そんな矢先に見付けた赤色のゴシック体、5足組合せ自由で1100円。安物買いの銭失いはご遠慮願うが、過去に何度か買い物をしたことのある靴下屋さんだったので、多分大丈夫だろう。4足1100円は割と見かけるが、これは5足だし、まあコスパは良かろう。消耗品は割り切りも大事だ。
そーいや先日、職場履きのサンダルがやたらぺたぺたするなと思ったら、踵の辺りに小指の先程度の穴が出現しており、社会人としてこれは如何か、とか思った記憶がふやふやの脳裏を駆け巡る。業務のタスクが増えまくるせいで、私生活のあれそれはすっかり忘却の彼方であった。
そんな中、これはきっと奇跡的な出会いである。買うしかあるまい。
いざ、と気合を入れて店舗に足を踏み入れ、丁寧に山積みされた色彩鮮やかな布地たちに手を伸ばし、春夏向けのええ感じの奴を発掘する作業を開始した。
さて、過ぎていった秋冬、私は靴下選びでちょっと失敗した。一向に改善されない足先の冷えを何とかするべく、ぬくそうな少し厚手のものを数足購入したものの、なんとスニーカーを脱ぐ時に繊維がもろもろと出てきてしまうタイプだった。スリッパにまで黒やら紺やらの繊維のかけらが纏わりついて、地味にヤな感じであった。肌触りのよい生地だっただけに、まさかこんなことになるとは。見抜けなかったのが悔しい。

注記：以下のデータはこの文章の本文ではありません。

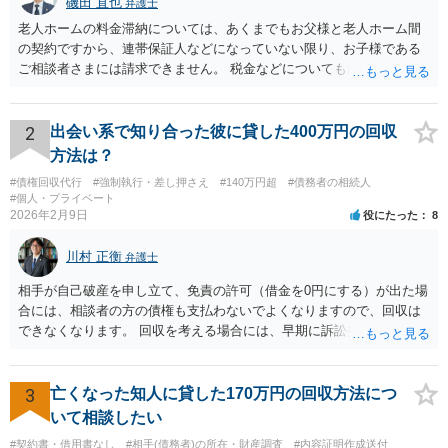
磯田 直也
弁護士
老人ホームの料金滞納については、あくまでもお父様と老人ホーム間
の契約ですから、連帯保証人などになっていない限り、お子様である
ご相談者さまには請求できません。 税金などについても滞納している
のはお父様ですから、お子様に請求が来ることはありません。 生活保
護受給の際に扶養できないかという連絡が役所から来ますが、できな
い旨回答すればそれまでです。 相続が開始した場合については先述の
2
出会い系で知り合った彼に貸した400万円の回収
通りです。 民法上の扶養義務はご相談者さまがお考えのほど強いもの
方法は？
ではありません。 あくまでも、余力の範囲で認められるものです。 親
#債権回収代行
#強制執行・差し押さえ
#140万円超
#債務者の相続人
の介護は子供がみるという民法の条文はありません。 また、親に対す
#個人・プライベート
る扶養義務は配偶者や子に対する扶養義務に比べて弱いものです。 生
2026年2月9日
役にたった
8
まれてすぐ両親が離婚し、その後会っていなかったという事情も、扶
養義務の順位を下げる一つの理由になります。
川村 正衡
弁護士
相手が自己破産を申し立て、免責の許可（借金を0円にする）が出た場
合には、相談者の方の債権も支払わないでよくなりますので、回収は
できなくなります。 回収を考える場合には、早期に訴訟提起などを進
めた方が良いと思います。
3
亡くなった知人に貸した170万円の回収方法につ
いて相談したい
#契約書・借用書なし
#相手(債務者)の所在・財産調査
#内容証明作成送付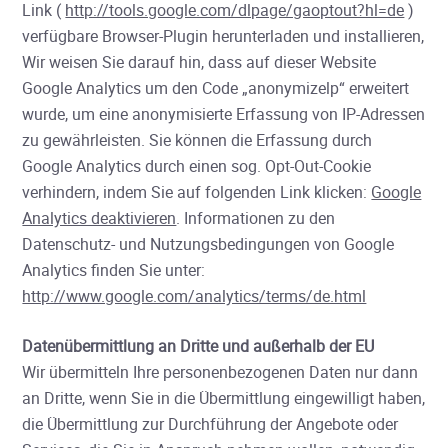
Link (
http://tools.google.com/dlpage/gaoptout?hl=de
)
verfügbare Browser-Plugin herunterladen und installieren,
Wir weisen Sie darauf hin, dass auf dieser Website
Google Analytics um den Code „anonymizelp“ erweitert
wurde, um eine anonymisierte Erfassung von IP-Adressen
zu gewährleisten. Sie können die Erfassung durch
Google Analytics durch einen sog. Opt-Out-Cookie
verhindern, indem Sie auf folgenden Link klicken:
Google
Analytics deaktivieren
. Informationen zu den
Datenschutz- und Nutzungsbedingungen von Google
Analytics finden Sie unter:
http://www.google.com/analytics/terms/de.html
Datenübermittlung an Dritte und außerhalb der EU
Wir übermitteln Ihre personenbezogenen Daten nur dann
an Dritte, wenn Sie in die Übermittlung eingewilligt haben,
die Übermittlung zur Durchführung der Angebote oder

店内の棚には刺繍の入ったものや、夏らしくシースルー素材なども散見されたが、悔いを糧にするのであれば履き心地と耐久性を考慮して選び抜くべきであろう。あと通気性とか吸湿性とか。靴下なんか汗を吸ってなんぼですからね。知らんけど。
脚のむくみが気になる年頃なので、着圧レギンスと靴下で毎日を過ごしており、これからぐんぐん上昇するであろう最高気温を想像すれば、吸湿機能は欠かせない。また、職場でも履く時間が最も長いことから、それほど華美でないものがよい。サンダルでもさほど違和感のないものであればなおよい。云々。
余談だが、よく考えたら高校の頃から着圧ソックスを愛用していたのだった。むくむくぷくぷくである。去年5キロも太ったし。晩ご飯を食べる時間が遅いのと運動不足が原因であることは理解しているが、自分に甘いので一向に痩せそうにない。今年こそ体重を元通りにしたいものである。
という訳で、うんうん唸りながら選別を重ねた結果、足元の戦闘デッキは無難に黒白グレーの3色で構成されたのであった。肌触り、吸湿性、スニーカー・サンダル問わずに履けるリブ素材と完璧の布陣である。多分。
るんるんで帰宅し、早速翌日から履いたところ、目論見通りの品質で大満足であった。関西人たるもの、安くてええもの見付けてなんぼですからね。そんな春の日。